● **DIRECTIONS**
Reproduce verbatim the data from the line containing "- [x] @beacon-games/core" up to and including the line containing "### 5. Next.jsアプリケーション基本実装".
_ _ _
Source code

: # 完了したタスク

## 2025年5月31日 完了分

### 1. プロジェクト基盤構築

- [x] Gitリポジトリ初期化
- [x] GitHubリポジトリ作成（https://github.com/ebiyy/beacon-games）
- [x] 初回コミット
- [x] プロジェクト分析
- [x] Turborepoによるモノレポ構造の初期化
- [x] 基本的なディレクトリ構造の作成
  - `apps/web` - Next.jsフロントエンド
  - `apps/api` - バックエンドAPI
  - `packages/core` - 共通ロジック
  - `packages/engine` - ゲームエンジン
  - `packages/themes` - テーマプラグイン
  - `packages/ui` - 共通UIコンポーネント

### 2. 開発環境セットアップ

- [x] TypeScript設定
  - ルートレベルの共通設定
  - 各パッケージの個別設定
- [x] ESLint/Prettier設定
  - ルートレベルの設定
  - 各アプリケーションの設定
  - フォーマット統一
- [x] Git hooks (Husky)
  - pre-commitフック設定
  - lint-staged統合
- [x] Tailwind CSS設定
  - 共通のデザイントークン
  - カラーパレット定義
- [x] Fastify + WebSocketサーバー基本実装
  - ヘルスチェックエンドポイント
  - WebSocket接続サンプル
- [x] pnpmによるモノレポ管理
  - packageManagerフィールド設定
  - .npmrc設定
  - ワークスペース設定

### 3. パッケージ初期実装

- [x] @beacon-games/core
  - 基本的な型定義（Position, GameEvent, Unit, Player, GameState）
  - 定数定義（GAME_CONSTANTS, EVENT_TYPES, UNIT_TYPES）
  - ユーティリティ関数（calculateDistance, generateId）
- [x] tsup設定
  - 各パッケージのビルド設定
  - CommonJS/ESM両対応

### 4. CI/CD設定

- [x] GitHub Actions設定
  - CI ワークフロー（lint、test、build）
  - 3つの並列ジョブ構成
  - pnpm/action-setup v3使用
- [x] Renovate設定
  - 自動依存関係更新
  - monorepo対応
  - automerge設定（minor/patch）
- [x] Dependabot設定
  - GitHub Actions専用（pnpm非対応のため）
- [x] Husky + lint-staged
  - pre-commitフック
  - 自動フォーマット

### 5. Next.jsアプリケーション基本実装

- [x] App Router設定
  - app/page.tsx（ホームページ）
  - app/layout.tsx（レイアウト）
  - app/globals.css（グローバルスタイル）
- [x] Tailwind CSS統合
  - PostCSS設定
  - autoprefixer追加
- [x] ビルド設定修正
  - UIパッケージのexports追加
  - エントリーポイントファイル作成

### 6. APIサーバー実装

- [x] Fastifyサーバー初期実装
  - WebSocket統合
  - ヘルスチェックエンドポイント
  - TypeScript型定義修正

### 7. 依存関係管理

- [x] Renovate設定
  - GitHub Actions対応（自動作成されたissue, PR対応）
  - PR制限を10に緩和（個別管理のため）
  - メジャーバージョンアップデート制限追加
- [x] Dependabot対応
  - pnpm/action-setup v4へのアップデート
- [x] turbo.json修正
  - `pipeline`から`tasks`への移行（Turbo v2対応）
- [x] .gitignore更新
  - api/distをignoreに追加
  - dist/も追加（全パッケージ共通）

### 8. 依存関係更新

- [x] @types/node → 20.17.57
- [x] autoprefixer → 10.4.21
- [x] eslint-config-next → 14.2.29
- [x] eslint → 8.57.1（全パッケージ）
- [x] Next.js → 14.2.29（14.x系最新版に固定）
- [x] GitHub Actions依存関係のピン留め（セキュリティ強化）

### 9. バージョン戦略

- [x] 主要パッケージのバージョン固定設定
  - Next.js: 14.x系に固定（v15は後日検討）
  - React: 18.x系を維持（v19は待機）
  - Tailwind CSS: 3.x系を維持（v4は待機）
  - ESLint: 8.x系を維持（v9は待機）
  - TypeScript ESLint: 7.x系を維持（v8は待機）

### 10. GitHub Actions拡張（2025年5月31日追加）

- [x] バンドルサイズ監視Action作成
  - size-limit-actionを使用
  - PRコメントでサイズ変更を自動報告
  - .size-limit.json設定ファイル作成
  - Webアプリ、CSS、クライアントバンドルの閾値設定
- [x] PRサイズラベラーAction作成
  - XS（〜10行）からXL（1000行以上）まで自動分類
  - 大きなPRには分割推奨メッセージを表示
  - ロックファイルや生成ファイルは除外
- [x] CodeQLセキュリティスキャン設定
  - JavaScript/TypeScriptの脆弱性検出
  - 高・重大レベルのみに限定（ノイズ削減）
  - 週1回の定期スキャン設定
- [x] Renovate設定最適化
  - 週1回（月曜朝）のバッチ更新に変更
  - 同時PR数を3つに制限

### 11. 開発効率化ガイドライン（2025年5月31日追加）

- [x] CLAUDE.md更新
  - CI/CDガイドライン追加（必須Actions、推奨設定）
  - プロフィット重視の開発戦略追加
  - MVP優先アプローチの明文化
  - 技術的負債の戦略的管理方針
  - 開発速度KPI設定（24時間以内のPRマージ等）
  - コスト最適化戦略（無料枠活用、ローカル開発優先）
_ _ _
● **EXERCISE RESPONSE**
- [x] @beacon-games/core
  - 基本的な型定義（Position, GameEvent, Unit, Player, GameState）
  - 定数定義（GAME_CONSTANTS, EVENT_TYPES, UNIT_TYPES）
  - ユーティリティ関数（calculateDistance, generateId）
- [x] tsup設定
  - 各パッケージのビルド設定
  - CommonJS/ESM両対応

### 4. CI/CD設定

- [x] GitHub Actions設定
  - CI ワークフロー（lint、test、build）
  - 3つの並列ジョブ構成
  - pnpm/action-setup v3使用
- [x] Renovate設定
  - 自動依存関係更新
  - monorepo対応
  - automerge設定（minor/patch）
- [x] Dependabot設定
  - GitHub Actions専用（pnpm非対応のため）
- [x] Husky + lint-staged
  - pre-commitフック
  - 自動フォーマット

### 5. Next.jsアプリケーション基本実装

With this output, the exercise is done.